Fonte: Bioenergy Europe Statistical Report 2021

La biomassa europea risulta essere così composta:

  • Biomassa legnosa, pari al 70% del totale;
  • Biomassa da residui agricoli, pari al 20% del totale;
  • Biomassa da rifiuti vari, pari al rimanente 10%

Tale dato deve essere letto alla luce del fatto che lo stock medio di foreste, in Europa, risulta essersi accresciuto del 30% tra il 1990 e il 2020, passando da 133 m3/ha a 173 m3/ha.

Fonte: Bioenergy Europe Statistical Report 2021

Questo si traduce in una maggiore disponibilità di biomassa e quindi di energia carbon neutral, nonché di una maggiore tutela del patrimonio ambientale e della biodiversità.

Gli eventi metereologici estremi comportano un rischio maggiore per il mantenimento dello stock di foreste; Infatti, gli eventi estremi e gli incendi, facilitati dalle temperature estive più elevate e asciutte, minacciano seriamente questa fonte di energia, nonché le esternalità positive ad essa correlate, come ad esempio il sequestro del carbonio e una maggiore biodiversità.

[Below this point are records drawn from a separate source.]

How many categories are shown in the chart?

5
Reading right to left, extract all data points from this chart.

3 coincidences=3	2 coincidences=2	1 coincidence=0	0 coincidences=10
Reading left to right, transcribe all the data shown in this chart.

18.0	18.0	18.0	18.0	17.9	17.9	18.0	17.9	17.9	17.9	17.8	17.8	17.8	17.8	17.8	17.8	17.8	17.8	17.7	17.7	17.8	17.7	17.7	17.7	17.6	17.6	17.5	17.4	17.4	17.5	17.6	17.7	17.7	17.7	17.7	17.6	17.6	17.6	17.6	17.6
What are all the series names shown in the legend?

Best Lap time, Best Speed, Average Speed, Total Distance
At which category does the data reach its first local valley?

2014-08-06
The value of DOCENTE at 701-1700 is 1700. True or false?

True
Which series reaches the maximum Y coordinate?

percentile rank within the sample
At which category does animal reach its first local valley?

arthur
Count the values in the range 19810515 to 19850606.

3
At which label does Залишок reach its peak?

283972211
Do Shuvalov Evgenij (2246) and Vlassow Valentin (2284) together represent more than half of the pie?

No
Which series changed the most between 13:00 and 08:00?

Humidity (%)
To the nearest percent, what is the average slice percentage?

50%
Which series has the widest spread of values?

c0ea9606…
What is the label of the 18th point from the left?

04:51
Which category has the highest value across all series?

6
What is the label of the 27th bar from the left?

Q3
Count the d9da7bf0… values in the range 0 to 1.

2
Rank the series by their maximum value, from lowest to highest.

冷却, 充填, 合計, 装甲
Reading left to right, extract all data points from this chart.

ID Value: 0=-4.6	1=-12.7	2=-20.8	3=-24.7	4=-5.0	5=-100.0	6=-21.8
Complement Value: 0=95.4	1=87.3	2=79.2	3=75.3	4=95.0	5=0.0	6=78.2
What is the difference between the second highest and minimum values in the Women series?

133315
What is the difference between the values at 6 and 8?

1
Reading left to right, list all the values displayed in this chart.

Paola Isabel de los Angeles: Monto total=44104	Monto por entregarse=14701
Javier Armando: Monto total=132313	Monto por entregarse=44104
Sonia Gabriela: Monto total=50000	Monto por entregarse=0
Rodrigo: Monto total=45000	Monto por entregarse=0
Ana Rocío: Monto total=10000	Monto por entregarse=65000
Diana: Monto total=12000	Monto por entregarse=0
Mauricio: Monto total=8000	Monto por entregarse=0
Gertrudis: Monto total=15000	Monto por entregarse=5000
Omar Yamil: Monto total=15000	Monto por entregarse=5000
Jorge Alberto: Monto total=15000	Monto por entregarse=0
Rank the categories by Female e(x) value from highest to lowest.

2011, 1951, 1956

Fonte: Bioenergy Europe Statistical Report 2021

 

In sintesi, il settore delle biomasse si presenta come una componente rilevante nell’ottica di uno sviluppo sostenibile e a neutralità carbonica, in quanto consente un utilizzo di prodotti di scarto senza immettere quantità aggiuntive di gas serra e rilanciare le periferie come centri di raccolta e produzione di energia.

Inoltre, con tale metodologia di produzione, alla luce del fatto che la maggior parte degli “input” sono a base di materiale legnoso e che le risorse forestali risultano accresciute nell’ultimo trentennio, emerge l’importanza di un approccio che gestisca nella maniera più efficiente possibile le risorse generate.